GIVEN DATA:
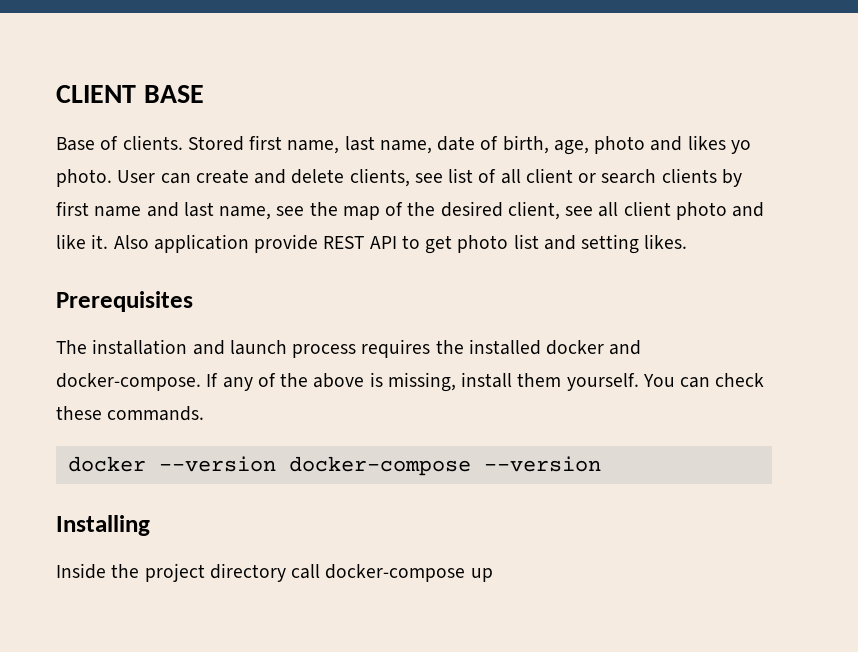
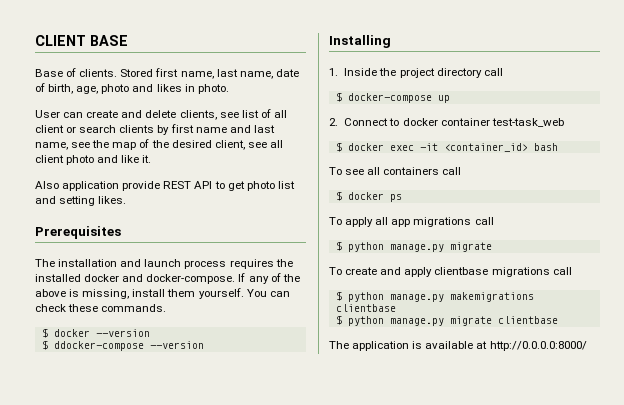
[730,140,751,154] yo -> [184,84,195,92] in
(112, 178) none -> (229, 89) //
(109, 241) none -> (152, 159) //
(205, 413) none -> [41,328,48,338] $
[288,456,471,476] docker-compose -> [41,340,144,351] // $ ddocker-compose
(150, 525) none -> [329,68,338,76] 1.
(321, 571) none -> [335,92,342,102] // $
(493, 575) none -> [329,118,564,127] [335,142,558,152] [329,167,462,175] [335,191,402,202] [329,217,494,227] [335,241,492,252] [329,267,572,277] [335,291,534,302] [335,304,396,312] [335,315,558,326] [329,341,587,351] // 2. Connect to docker container test-task_web // $ docker exec -it <container_id> bash // To see all containers call // $ docker ps // To apply all app migrations call // $ python manage.py migrate // To create and apply clientbase migrations call // $ python manage.py makemigrations clientbase // $ python manage.py migrate clientbase // The application is available at http://0.0.0.0:8000/

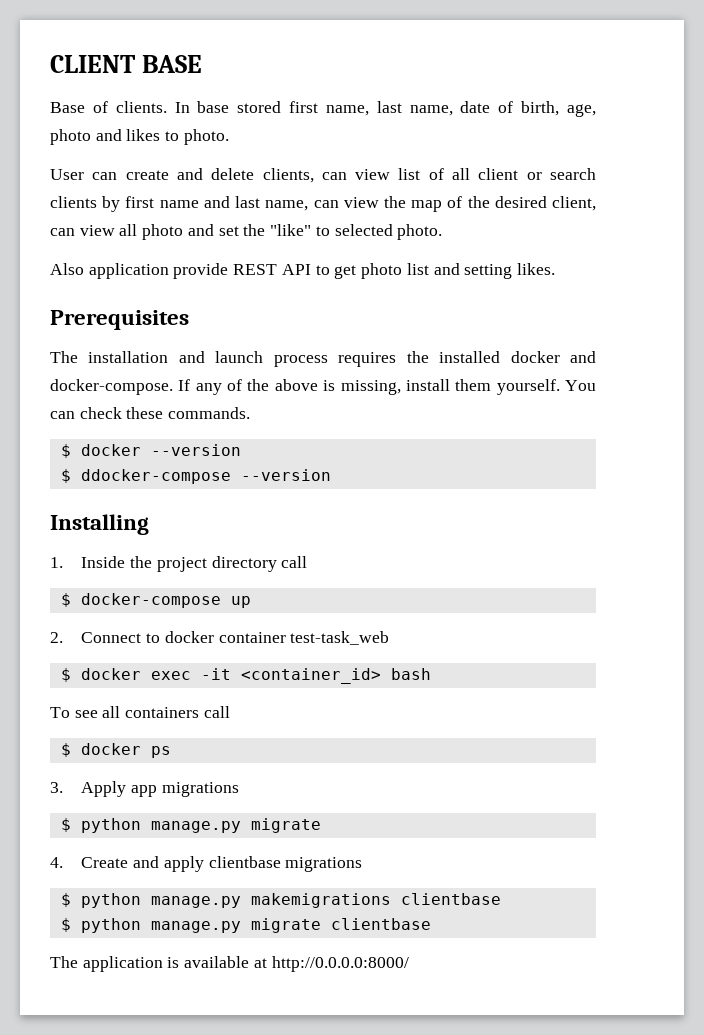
[120,69,154,77] Stored -> [174,101,282,113] In base stored
[184,84,195,92] in -> [165,131,180,141] to
[219,112,239,118] see -> [321,169,391,180] can view
[71,142,91,148] see -> [313,197,379,208] can view
[247,140,283,148] [35,155,152,165] see all client photo and like it. -> [50,224,443,240] can view all photo and set the "like" to selected photo.
[329,217,389,227] To apply all -> [50,781,127,797] 3. Apply
[474,217,494,225] call -> (239, 789) none
[329,267,378,275] To create -> [50,857,129,868] 4. Create
[552,267,572,275] call -> (363, 864) none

WORK TO BE COMPLETED: Please set down, exactly and with nothing added, the lines from the line with "(205, 413) none -> [41,328,48,338] $" to the end of the entries above, omitting pictures.

TASK SOLUTION:
(205, 413) none -> [41,328,48,338] $
[288,456,471,476] docker-compose -> [41,340,144,351] // $ ddocker-compose
(150, 525) none -> [329,68,338,76] 1.
(321, 571) none -> [335,92,342,102] // $
(493, 575) none -> [329,118,564,127] [335,142,558,152] [329,167,462,175] [335,191,402,202] [329,217,494,227] [335,241,492,252] [329,267,572,277] [335,291,534,302] [335,304,396,312] [335,315,558,326] [329,341,587,351] // 2. Connect to docker container test-task_web // $ docker exec -it <container_id> bash // To see all containers call // $ docker ps // To apply all app migrations call // $ python manage.py migrate // To create and apply clientbase migrations call // $ python manage.py makemigrations clientbase // $ python manage.py migrate clientbase // The application is available at http://0.0.0.0:8000/

[120,69,154,77] Stored -> [174,101,282,113] In base stored
[184,84,195,92] in -> [165,131,180,141] to
[219,112,239,118] see -> [321,169,391,180] can view
[71,142,91,148] see -> [313,197,379,208] can view
[247,140,283,148] [35,155,152,165] see all client photo and like it. -> [50,224,443,240] can view all photo and set the "like" to selected photo.
[329,217,389,227] To apply all -> [50,781,127,797] 3. Apply
[474,217,494,225] call -> (239, 789) none
[329,267,378,275] To create -> [50,857,129,868] 4. Create
[552,267,572,275] call -> (363, 864) none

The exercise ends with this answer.